======== INPUT MATERIAL ========

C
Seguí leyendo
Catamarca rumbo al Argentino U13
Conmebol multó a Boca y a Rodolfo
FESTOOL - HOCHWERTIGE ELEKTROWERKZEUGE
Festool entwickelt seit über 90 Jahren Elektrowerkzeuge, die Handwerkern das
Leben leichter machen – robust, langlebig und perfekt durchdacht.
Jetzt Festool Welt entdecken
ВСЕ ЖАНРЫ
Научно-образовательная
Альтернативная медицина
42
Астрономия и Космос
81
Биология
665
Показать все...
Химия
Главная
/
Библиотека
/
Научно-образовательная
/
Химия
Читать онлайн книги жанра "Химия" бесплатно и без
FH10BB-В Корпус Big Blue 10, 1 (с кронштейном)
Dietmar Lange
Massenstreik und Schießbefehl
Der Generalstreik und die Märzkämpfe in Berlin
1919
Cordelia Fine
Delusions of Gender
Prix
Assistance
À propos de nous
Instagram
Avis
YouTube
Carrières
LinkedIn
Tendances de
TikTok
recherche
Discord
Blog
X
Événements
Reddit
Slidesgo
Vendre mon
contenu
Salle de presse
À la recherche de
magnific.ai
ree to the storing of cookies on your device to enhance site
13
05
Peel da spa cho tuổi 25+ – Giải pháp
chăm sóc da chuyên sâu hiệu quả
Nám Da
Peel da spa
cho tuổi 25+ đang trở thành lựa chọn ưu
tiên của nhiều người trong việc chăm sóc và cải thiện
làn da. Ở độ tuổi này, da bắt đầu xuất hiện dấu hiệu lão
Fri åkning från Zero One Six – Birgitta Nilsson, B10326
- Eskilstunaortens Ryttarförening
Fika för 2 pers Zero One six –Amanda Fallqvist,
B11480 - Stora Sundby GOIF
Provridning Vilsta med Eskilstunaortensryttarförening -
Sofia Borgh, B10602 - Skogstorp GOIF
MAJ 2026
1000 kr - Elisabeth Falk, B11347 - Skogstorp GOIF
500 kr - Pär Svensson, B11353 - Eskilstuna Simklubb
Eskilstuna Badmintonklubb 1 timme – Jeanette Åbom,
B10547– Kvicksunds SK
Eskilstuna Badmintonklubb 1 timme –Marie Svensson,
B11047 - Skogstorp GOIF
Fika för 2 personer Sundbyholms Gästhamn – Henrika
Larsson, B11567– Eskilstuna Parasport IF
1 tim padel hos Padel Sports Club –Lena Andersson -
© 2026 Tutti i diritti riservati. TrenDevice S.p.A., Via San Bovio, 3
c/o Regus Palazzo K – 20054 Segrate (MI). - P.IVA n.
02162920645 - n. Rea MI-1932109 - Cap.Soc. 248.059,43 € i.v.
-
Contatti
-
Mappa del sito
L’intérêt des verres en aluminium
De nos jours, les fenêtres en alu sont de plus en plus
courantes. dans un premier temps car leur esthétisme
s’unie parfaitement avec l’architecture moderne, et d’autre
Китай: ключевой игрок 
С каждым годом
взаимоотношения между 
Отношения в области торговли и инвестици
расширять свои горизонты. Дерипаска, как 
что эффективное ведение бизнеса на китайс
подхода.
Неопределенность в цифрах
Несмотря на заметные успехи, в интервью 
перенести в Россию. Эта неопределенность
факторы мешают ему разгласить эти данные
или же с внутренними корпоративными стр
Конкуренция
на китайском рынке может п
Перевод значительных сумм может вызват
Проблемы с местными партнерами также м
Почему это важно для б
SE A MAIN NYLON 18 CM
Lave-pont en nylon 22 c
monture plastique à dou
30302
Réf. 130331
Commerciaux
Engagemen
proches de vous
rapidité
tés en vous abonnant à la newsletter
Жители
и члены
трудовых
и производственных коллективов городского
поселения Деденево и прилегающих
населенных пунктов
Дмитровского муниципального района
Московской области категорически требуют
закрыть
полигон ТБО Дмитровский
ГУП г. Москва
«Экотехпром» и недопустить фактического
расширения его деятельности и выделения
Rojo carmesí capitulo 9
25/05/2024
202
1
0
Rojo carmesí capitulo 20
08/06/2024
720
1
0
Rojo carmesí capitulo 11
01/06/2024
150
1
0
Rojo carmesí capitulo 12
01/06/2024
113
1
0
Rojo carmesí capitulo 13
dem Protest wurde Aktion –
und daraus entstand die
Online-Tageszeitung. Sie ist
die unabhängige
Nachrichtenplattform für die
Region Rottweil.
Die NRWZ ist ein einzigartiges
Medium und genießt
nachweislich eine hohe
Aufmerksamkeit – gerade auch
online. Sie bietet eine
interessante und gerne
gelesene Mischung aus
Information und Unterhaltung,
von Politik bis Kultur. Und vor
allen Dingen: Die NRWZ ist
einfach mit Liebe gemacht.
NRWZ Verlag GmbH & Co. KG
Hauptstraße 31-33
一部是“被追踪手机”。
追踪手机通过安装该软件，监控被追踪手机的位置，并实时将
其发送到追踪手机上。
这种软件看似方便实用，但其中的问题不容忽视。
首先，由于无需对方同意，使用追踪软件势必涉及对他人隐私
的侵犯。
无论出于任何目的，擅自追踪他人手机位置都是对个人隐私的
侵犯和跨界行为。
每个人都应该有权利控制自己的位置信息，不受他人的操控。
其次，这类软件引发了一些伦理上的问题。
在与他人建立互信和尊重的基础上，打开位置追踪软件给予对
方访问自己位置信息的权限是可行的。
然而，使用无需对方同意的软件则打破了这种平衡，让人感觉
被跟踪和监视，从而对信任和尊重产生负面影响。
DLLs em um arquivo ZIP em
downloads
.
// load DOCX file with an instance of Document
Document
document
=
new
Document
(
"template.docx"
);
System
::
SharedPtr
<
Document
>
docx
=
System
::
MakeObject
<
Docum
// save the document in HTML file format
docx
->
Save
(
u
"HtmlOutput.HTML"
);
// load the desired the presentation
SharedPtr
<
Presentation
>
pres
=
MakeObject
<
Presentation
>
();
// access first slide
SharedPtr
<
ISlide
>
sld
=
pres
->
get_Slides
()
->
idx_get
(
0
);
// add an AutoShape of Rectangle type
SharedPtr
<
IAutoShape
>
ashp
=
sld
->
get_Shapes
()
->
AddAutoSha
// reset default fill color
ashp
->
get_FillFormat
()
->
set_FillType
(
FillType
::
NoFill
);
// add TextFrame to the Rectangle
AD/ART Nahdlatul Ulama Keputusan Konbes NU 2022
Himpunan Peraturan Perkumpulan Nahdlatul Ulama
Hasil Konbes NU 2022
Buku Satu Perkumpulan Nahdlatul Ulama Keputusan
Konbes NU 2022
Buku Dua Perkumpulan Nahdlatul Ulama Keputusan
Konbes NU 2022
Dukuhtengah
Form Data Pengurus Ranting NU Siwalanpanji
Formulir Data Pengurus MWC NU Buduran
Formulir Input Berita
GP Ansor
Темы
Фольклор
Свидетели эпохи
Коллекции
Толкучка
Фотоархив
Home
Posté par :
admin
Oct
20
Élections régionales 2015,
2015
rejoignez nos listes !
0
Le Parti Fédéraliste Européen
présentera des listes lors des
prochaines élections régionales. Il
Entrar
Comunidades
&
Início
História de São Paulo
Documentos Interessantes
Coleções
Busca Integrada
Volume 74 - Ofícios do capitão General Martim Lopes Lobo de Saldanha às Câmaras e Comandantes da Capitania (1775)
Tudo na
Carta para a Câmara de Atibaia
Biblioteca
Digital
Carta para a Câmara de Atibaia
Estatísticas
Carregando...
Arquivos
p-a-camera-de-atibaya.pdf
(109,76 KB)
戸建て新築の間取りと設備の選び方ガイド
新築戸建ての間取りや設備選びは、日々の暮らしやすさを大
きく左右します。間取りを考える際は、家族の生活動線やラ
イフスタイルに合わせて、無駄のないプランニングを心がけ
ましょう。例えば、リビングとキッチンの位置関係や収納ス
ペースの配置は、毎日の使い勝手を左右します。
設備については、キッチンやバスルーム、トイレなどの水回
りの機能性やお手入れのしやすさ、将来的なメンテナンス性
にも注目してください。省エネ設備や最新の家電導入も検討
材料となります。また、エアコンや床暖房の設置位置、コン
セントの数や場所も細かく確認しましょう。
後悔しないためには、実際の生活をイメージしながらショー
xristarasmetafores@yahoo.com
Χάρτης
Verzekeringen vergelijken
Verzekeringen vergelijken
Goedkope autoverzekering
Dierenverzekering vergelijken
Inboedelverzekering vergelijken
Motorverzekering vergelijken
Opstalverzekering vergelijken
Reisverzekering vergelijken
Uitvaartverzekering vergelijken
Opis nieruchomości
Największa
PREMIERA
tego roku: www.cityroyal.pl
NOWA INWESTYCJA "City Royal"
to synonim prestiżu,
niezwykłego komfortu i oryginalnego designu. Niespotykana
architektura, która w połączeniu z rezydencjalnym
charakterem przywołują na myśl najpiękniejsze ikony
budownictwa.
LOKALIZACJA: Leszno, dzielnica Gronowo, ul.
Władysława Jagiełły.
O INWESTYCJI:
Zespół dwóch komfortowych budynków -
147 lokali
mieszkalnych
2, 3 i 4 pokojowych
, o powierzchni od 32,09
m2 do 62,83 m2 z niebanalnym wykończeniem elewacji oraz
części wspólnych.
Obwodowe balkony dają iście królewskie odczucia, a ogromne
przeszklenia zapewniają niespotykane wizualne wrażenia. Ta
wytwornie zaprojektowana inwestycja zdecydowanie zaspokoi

========

● **TASK OBJECTIVE**:
Looking at the data above, return every line from the one with "B10547– Kvicksunds SK" down to the one with "Несмотря на заметные успехи, в интервью", exactly and inclusively.

● **FINAL ANSWER**:
B10547– Kvicksunds SK
Eskilstuna Badmintonklubb 1 timme –Marie Svensson,
B11047 - Skogstorp GOIF
Fika för 2 personer Sundbyholms Gästhamn – Henrika
Larsson, B11567– Eskilstuna Parasport IF
1 tim padel hos Padel Sports Club –Lena Andersson -
© 2026 Tutti i diritti riservati. TrenDevice S.p.A., Via San Bovio, 3
c/o Regus Palazzo K – 20054 Segrate (MI). - P.IVA n.
02162920645 - n. Rea MI-1932109 - Cap.Soc. 248.059,43 € i.v.
-
Contatti
-
Mappa del sito
L’intérêt des verres en aluminium
De nos jours, les fenêtres en alu sont de plus en plus
courantes. dans un premier temps car leur esthétisme
s’unie parfaitement avec l’architecture moderne, et d’autre
Китай: ключевой игрок 
С каждым годом
взаимоотношения между 
Отношения в области торговли и инвестици
расширять свои горизонты. Дерипаска, как 
что эффективное ведение бизнеса на китайс
подхода.
Неопределенность в цифрах
Несмотря на заметные успехи, в интервью 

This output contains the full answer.